LA AUSENCIA DE DOLOR

En los años sin Dios, 1975-1983

Amantea se esposó joven, muy joven, nada más cumplir los diecinueve, con su primer y casi único pretendiente, como tantas. Y no tanto por amor como por emanciparse, por alejarse cuanto antes de una casa siniestra, de unos padres estúpidos, temidos e insoportables. Su pubertad, tan quebradiza como su salud, no había conocido hasta entonces la más mínima independencia.

A los diez meses de casarse alumbró un hijo. Por un instante, en el agudo dolor del parto, sintió algo parecido a la liberación, al verdadero goce de ser libre. Pensó que, tal vez, el matrimonio y los hijos cambiarían el rumbo de su vida, pero ésta fue a parar a una vía definitivamente muerta. Dejó atrás los hábitos que imponían sus melindrosos progenitores, para entrar en las vulgares rutinas que dictaba el infame marido que fue a elegir.

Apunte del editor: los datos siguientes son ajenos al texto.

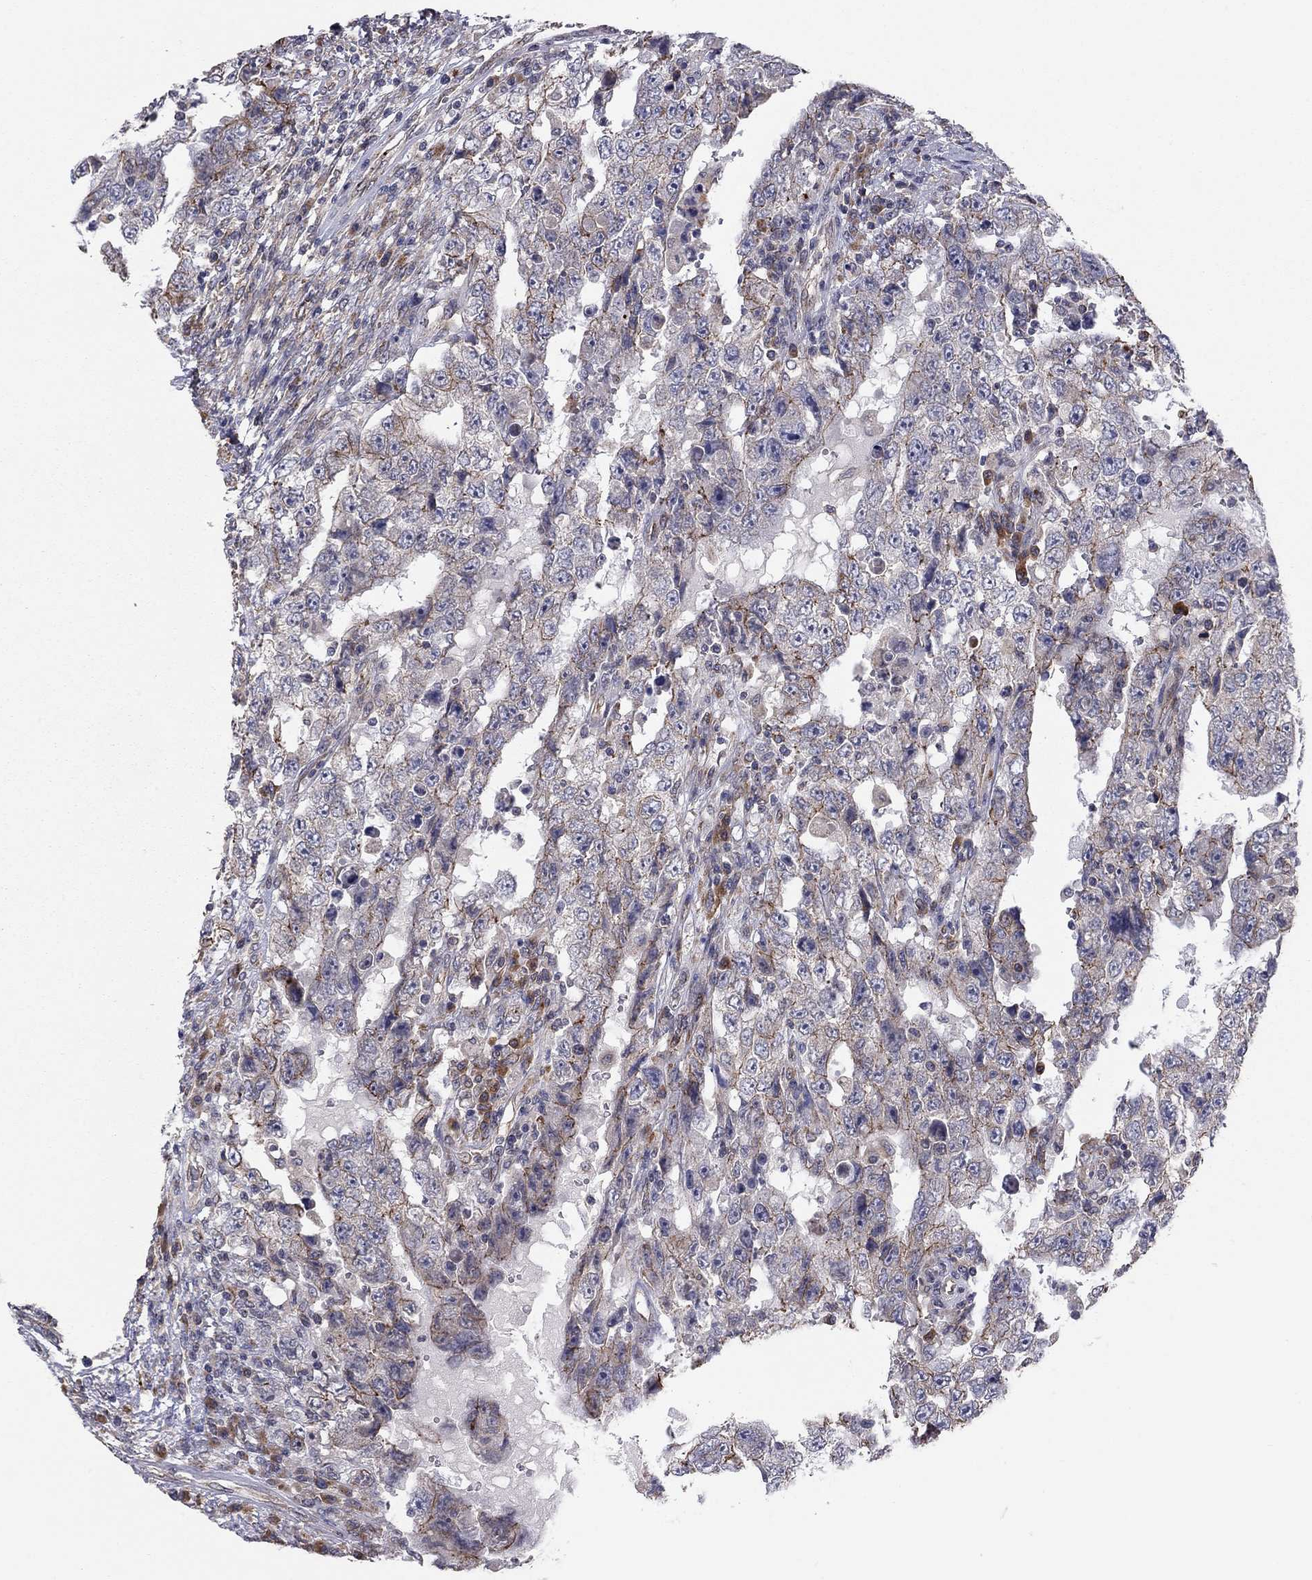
{"staining": {"intensity": "moderate", "quantity": "<25%", "location": "cytoplasmic/membranous"}, "tissue": "testis cancer", "cell_type": "Tumor cells", "image_type": "cancer", "snomed": [{"axis": "morphology", "description": "Carcinoma, Embryonal, NOS"}, {"axis": "topography", "description": "Testis"}], "caption": "Moderate cytoplasmic/membranous staining for a protein is identified in about <25% of tumor cells of embryonal carcinoma (testis) using immunohistochemistry (IHC).", "gene": "YIF1A", "patient": {"sex": "male", "age": 26}}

Pasaron los años. Ocho años.

El tiempo fue cuajando su aceptación. Todo lo consentía, todo lo asumía con silente estoicismo, como si nada se pudiera hacer por esquivar los sacrificios, las pesadumbres de un destino que consideraba irrevocable. La libertad, de existir, pendía de un raro padecimiento. Conquistarla —imaginaba— supondría un sufrimiento inmenso e ignoto, una renuncia que le inspiraba temor y sobre todo una colosal pereza. Alcanzarla —pensaba— requeriría un titánico esfuerzo, sin duda excesivo para su menguadísimo coraje. Así, doblegándose al más absoluto desprecio por sí misma, a una incondicional sumisión al cretino de su esposo, fue encontrando un chocante alivio: la ausencia de dolor, de cualquier dolor. No sentía. Su facultad de sufrir quedó suprimida en el acatamiento de cuanto le era impuesto. Los días felices, sus días felices, dejaron de ser un anhelo; la carencia de ese afán había exterminado cualquier tormento, cualquier emoción penosa. Sin un lamento, se ocupaba en cuerpo y alma de la felicidad y el bienestar de sus dos señores, unos amos cada vez más déspotas: el niño perverso y el hombre maligno. Su hijo y su marido. El pequeño crecía a imagen y semejanza del padre, incluso empeorando la ya maléfica especie de ese tipo de machos.

Hay tres momentos en que una mujer puede «aullar a la Luna». Cuando por primera vez se siente realmente amada, cuando consigue parir su primer hijo y cuando todo, lo poco bueno y lo menos malo, inesperadamente, termina.

Como pulverizada por el inmaculado fuego de un rayo, su vida, todo ese aceptado desconsuelo cotidiano, se truncó una mañana de julio de 1983. El coche en el que viajaban su marido y su hijo se empotró de frente contra un camión. Ambos murieron en el acto.